8:25pm 36 seconds central mountain time. The apocalypse happens as per the usual evening events. Lybert is unimpressed, his fourth apocalypse, to his memory at any rate. Perhaps tomorrow night he would join the hoards, or perhaps, he would eat prunes, the fate was a tough thing to second guess. Regardless he is left nearly alone. Hobo2000 wanders aimless mimicking its realworld model, spouting off random obscenities, begging for change, and drinking cheap alcohol from a nondescript bottle wrapped with the stereotypical brown paper bag. Lybert wondered what the mornings incarnation of cult suicide victims would bring. Would the human consciousness grid right itself? Would that blasted technology ever work...or is it what is causing all this trouble? Maybe that asparagus he was secretly growing in his closet was illegal...did it matter?
Chapter 11 - Friendship Withstanding
He kept a well preserved moth wing as a pet. He had fashioned a little leash out of dental floss so that he could walk his pet moth wing, and had made a cozy little bed out of a matchbox, empty of course, and some felt. He loved his moth wing. The nature of the preservation was unknown to him, but mattered not, as long as his moth wing remained intact, and lifelike, he had a loyal companion. They would go on walks together down by the river to watch the plastic fish float by. Sometimes they would sing songs together about old times. Sometimes they would smoke crack in the park and commit disgusting sexual acts upon the Hobo2000. It was truly a loving, full relationship, Vernon and his cherished moth wing Susie.
Chapter 12 - The Rapture
It was mostly at night that it rained. The rain was unusual as should be expected, the first rain after the apocalypse was always a little unusual. There were few cars, there was none of the usual people noise, at least compared to the daytime non-apocalypse time. Just billions of mass suicide cult victim's strewn about everywhere. If it weren't for the automated clean up technology, the stench would have been far more than anything mortal could tolerate, and would drive the few and remaining non-suicide cult victims to join the ranks post-apocalypse. Only one bar was ever open after the apocalypse, humorously enough named "the rapture". Hank ran the bar, which contrary to its name was, pretty dull in actuality. They served one kind of beer, they had it on tap, in bottles in cans, by the pitcher by the glass, or in a boot. Regardless of carrier...it was still just one kind of beer. The jukebox seemed to be broken, as it continuously played the same 45 at 75 speed.
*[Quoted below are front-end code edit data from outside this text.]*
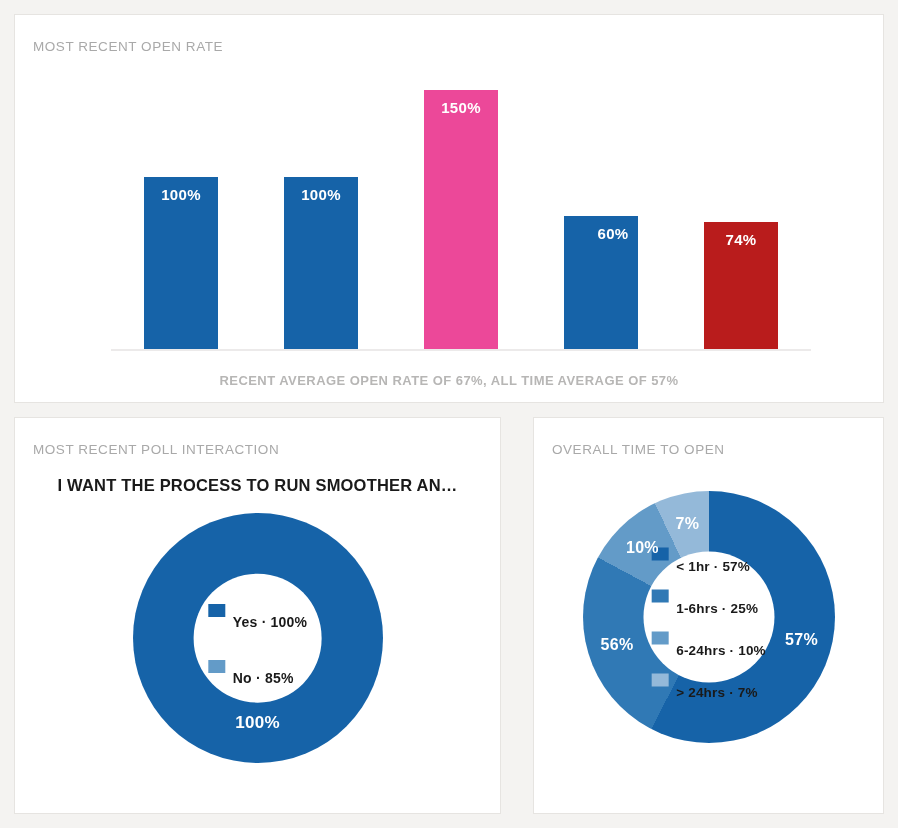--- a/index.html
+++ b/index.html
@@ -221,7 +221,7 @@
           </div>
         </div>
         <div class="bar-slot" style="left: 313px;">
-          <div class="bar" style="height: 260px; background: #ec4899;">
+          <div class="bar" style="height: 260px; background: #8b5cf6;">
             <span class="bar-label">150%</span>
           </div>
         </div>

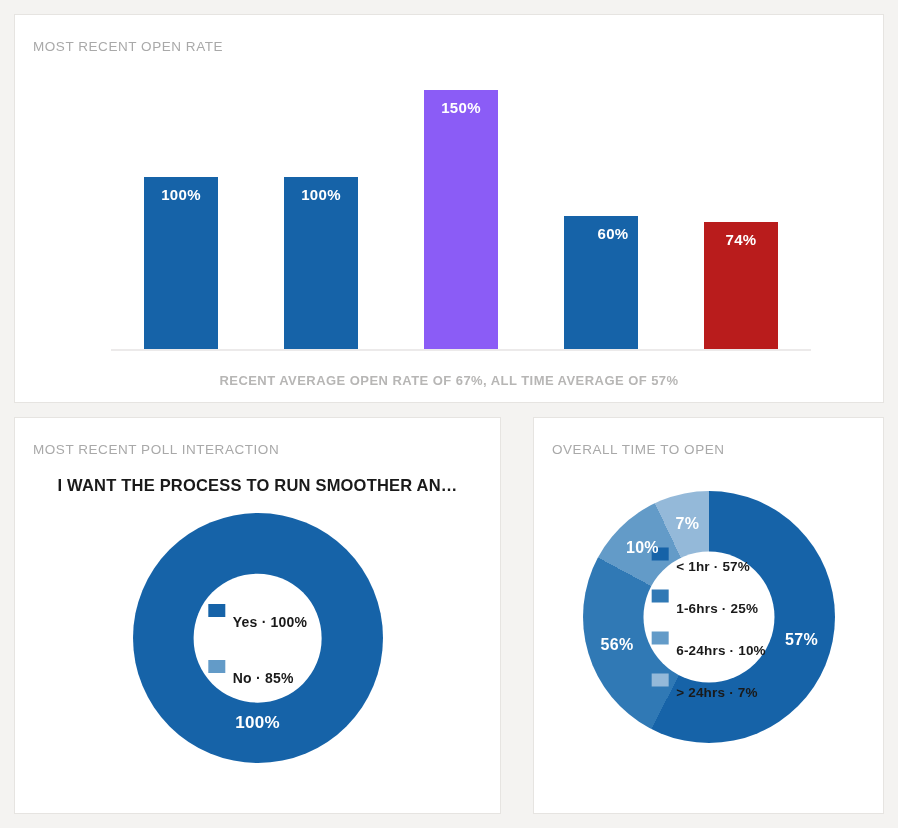--- a/index.html
+++ b/index.html
@@ -108,7 +108,7 @@
     flex: 1;
   }
 
-  #poll-card { width: 487px; }
+  #poll-card { width: 417px; }
   #time-card { flex: 1; }
 
   .poll-question {

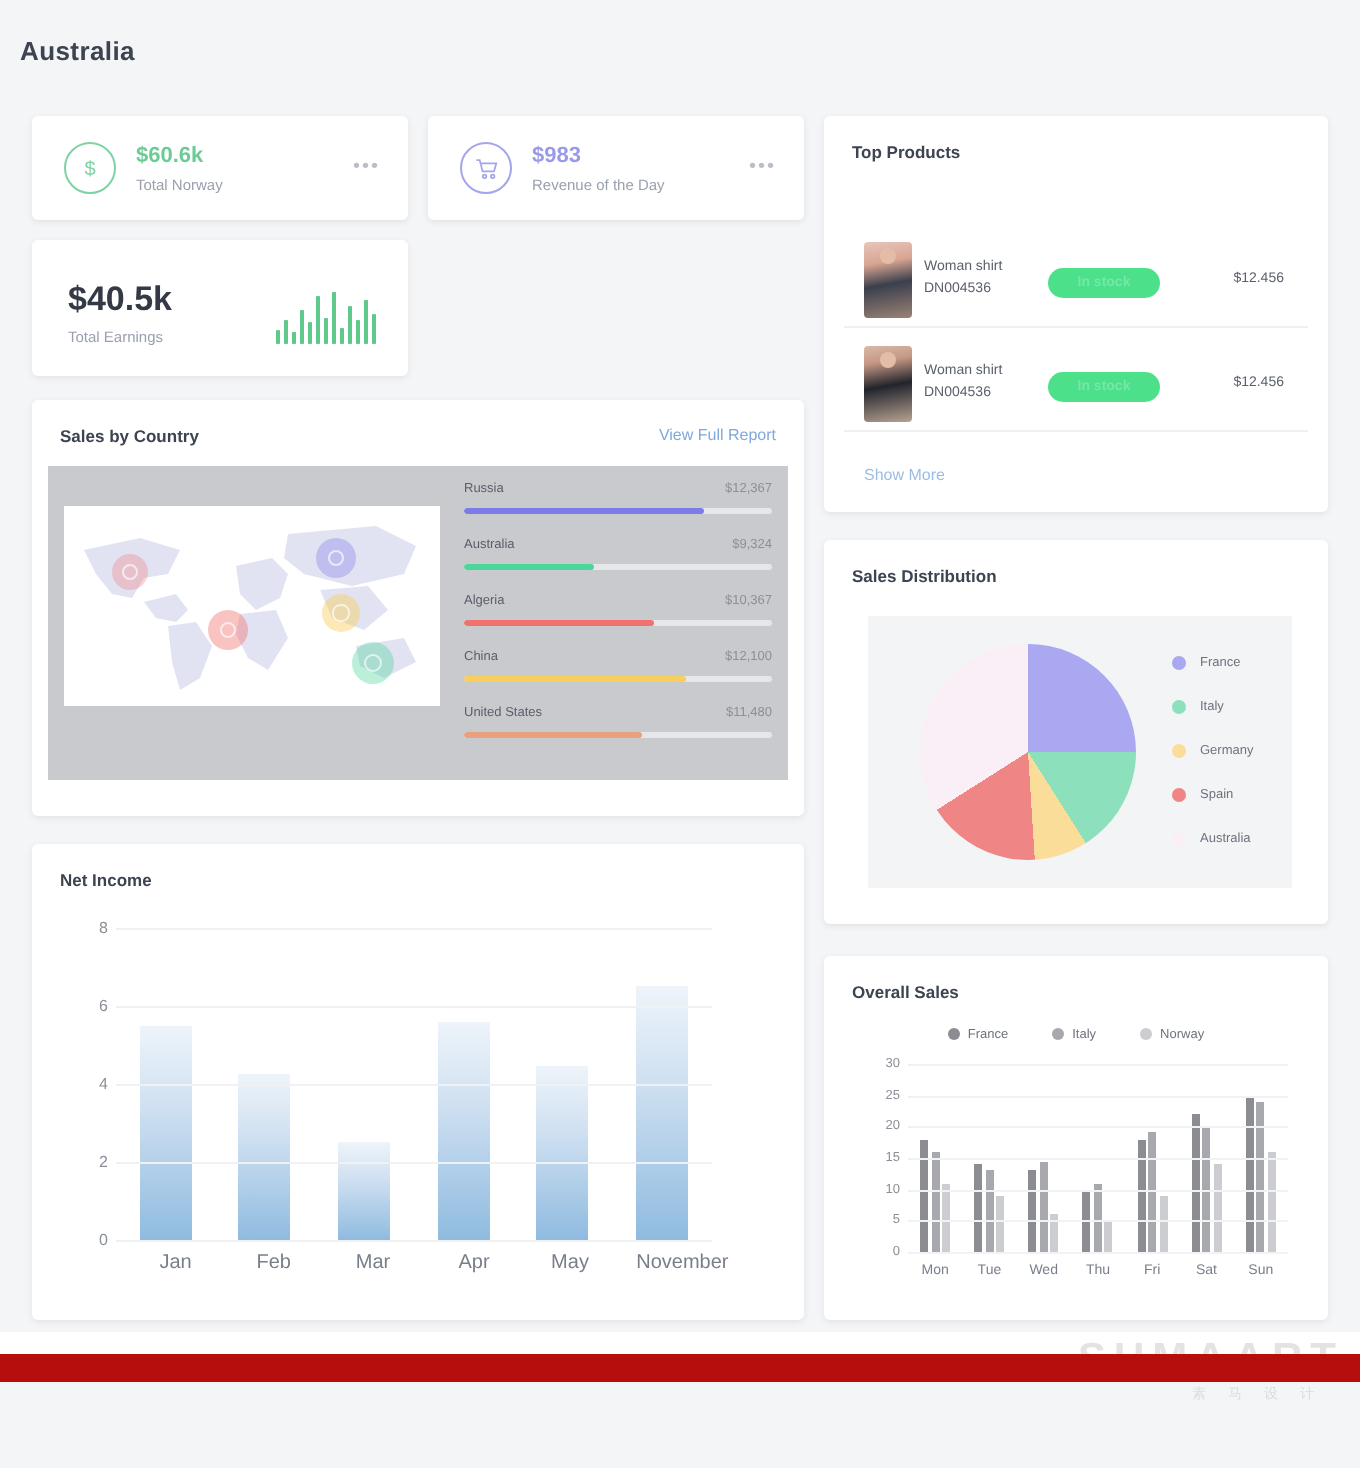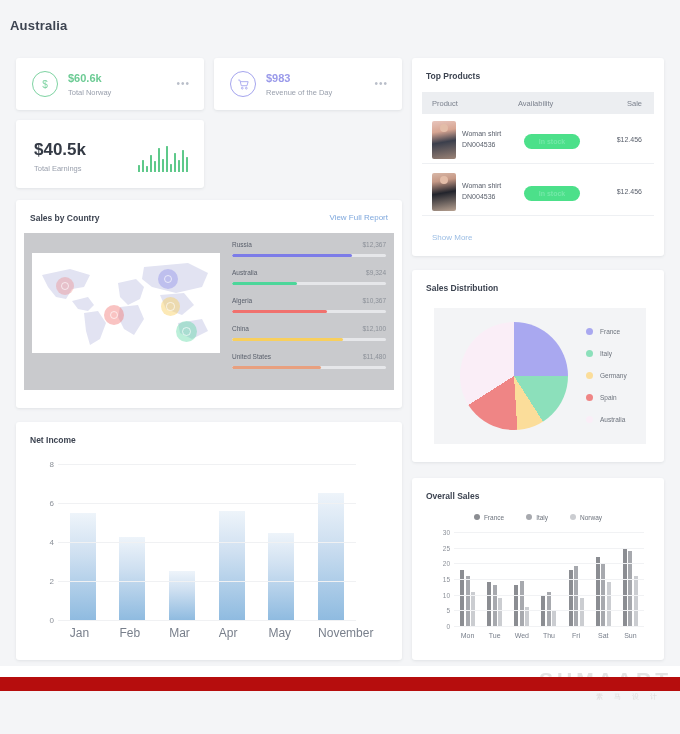--- a/index.html
+++ b/index.html
@@ -261,11 +261,6 @@
 
   <div class="card" style="left:412px;top:58px;width:252px;height:198px;">
     <div class="panel-title">Top Products</div>
-    <div class="tp-head">
-      <span class="col-prod">Product</span>
-      <span class="col-avail">Availability</span>
-      <span class="col-sale">Sale</span>
-    </div>
 
     <div class="tp-row" style="top:58px;">
       <div class="thumb"></div>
No one ever really noticed, and the few that did notice, didn't seem to mind. The pool table only had one ball...and it was rumored that Hank was of similar physical standing. Lybert entered "The Rapture" on this particular apocalypse, in a vane attempt to break the monotony of his daily life, nothing unusual ever happened...same old same old.
He ordered a beer, to be different he got it in a boot. It was barely alcoholic, flat, and tasted suspiciously more like urine than beer, yet he drank it anyway. The boot was a quaint pseudo-snake scale pink little number with stilletto heels, that had been left at the bar one night and never reclaimed. It was believed to have been once owned by the ex-president of Lutpo Motor Co. The only motor car manufacturer left, after the great "scandal."